Camden Town est l'un des quartiers les plus connus de Londres. C'est le temple de l'anticonformisme mis en lumière notamment par le mouvement punk. C'est le quartier de la planète rock dont Amy Winehouse était devenue l'un des symboles. Au milieu d'immeubles aux façades improbables, se croisent des passants au look tout aussi improbable. Concentré de la créativité culturelle décalée, Camden vit au rythme de ses marchés où règne toujours une belle exubérance parmi les street food et les échoppes asiatiques. Mais l'âme de Camden Market est aujourd'hui menacée par les projets immobiliers d'un milliardaire.

Contraste absolu des monuments historiques, des boutiques excentriques et des cultures underground punk, gothique, métal, hip hop ou encore house, les touristes affectionnent particulièrement le dépaysement de Camden.

Une pause déjeuner, un casse-croûte ? Le choix de nourriture du monde entier est vaste. Certains pousse la promenade jusqu'à Camden Lock pour manger au bord du Regent's Canal. Et après s'être rassasié, il n'y a rien de mieux à Camden Market que d'aller dénicher des babioles vintages. Les amateurs de musique trouvent leur bonheur chez les disquaires qui proposent de nombreux vinyles. Camdem est plein de surprises cosmopolites où le shopping est en vedette bien sûr.

 

Cela durera-t-il encore longtemps ? Rien n'est moins sûr : l'identité même de Camden est désormais menacée. Un milliardaire israélien a acheté le marché du quartier. Il a pour projet d'y installer des casinos. La finance échevelée pourrait bien faire tourner très vite une page de l'histoire de Londres.  

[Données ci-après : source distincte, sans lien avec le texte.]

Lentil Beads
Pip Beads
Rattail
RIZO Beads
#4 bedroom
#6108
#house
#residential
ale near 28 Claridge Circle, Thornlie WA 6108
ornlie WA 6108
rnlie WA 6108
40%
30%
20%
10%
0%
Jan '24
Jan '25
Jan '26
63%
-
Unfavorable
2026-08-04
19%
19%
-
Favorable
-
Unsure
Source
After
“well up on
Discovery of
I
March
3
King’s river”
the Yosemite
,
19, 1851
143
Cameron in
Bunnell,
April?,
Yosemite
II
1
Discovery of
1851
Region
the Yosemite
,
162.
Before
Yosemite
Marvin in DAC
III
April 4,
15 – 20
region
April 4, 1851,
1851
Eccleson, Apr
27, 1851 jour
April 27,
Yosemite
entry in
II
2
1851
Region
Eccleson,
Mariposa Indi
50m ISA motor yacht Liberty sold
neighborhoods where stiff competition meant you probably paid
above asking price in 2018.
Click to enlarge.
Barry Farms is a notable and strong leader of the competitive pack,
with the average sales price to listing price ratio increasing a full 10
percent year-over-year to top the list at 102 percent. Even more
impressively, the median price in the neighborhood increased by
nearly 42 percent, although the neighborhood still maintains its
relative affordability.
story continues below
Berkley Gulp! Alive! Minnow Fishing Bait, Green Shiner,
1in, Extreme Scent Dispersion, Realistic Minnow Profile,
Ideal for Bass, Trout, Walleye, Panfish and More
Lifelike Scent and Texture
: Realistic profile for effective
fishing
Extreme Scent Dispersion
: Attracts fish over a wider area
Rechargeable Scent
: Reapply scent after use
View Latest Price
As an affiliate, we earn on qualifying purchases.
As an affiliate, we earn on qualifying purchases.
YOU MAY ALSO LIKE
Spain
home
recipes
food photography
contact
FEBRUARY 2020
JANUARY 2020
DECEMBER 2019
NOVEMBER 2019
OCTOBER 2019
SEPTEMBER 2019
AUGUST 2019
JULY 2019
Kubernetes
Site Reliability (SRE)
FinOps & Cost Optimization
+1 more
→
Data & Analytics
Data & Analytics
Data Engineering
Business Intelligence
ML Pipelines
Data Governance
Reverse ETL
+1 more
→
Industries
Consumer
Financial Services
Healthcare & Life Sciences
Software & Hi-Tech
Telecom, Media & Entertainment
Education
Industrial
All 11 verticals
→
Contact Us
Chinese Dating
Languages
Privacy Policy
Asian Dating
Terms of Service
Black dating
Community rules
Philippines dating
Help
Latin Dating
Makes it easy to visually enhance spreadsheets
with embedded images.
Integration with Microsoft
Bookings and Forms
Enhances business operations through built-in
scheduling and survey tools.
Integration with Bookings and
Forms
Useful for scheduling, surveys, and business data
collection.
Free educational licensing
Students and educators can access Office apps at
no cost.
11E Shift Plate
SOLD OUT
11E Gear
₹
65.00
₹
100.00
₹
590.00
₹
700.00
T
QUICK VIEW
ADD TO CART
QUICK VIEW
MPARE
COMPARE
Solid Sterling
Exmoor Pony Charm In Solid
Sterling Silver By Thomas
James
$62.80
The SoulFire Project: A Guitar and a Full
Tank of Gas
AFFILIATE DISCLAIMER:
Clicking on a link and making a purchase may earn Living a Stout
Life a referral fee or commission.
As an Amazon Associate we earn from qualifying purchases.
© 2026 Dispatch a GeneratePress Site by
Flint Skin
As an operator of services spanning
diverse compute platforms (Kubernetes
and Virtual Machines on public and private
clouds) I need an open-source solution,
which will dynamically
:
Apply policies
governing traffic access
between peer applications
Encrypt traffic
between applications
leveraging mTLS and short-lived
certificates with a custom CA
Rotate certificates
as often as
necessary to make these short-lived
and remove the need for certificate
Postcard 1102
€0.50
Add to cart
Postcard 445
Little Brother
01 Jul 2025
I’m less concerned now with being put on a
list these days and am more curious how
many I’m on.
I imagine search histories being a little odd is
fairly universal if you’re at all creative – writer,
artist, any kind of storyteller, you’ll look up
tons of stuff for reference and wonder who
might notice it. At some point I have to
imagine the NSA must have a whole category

À l'instar de Londres, Berlin et le quartier Raw Temple résiste encore aux promoteurs immobiliers. Les restaurants, bars, le cinéma en plein air, ateliers d'artistes et le marché au puces le dimanche attirent originaux et touristes. Les lieux alternatifs de type Raw Temple, souvent des friches industrielles, sont encore nombreux à Berlin mais... jusqu'à quand ? À Paris, la culture alternative s'étendait des Halles jusqu'à Beaubourg où encore rue Keller dans le 11e, à proximité de Bastille. Il n'en reste plus grand chose aujourd'hui et depuis longtemps. Entre quartiers « bobos », grandes enseignes et travaux du Forum-des-Halles, on peut encore apercevoir un disquaire dans une petite rue.

 

Le « tout financier » des grands industriels et aussi des pouvoirs publics mettent en péril l'âme populaire de certains endroits de nos villes. Ils sont souvent remplacés par des projets immobiliers bien aseptisés et uniformisés. Les commerces sont envahis de grandes enseignes : c'est la pensée unique de l'habillement, de la nourriture et de la culture.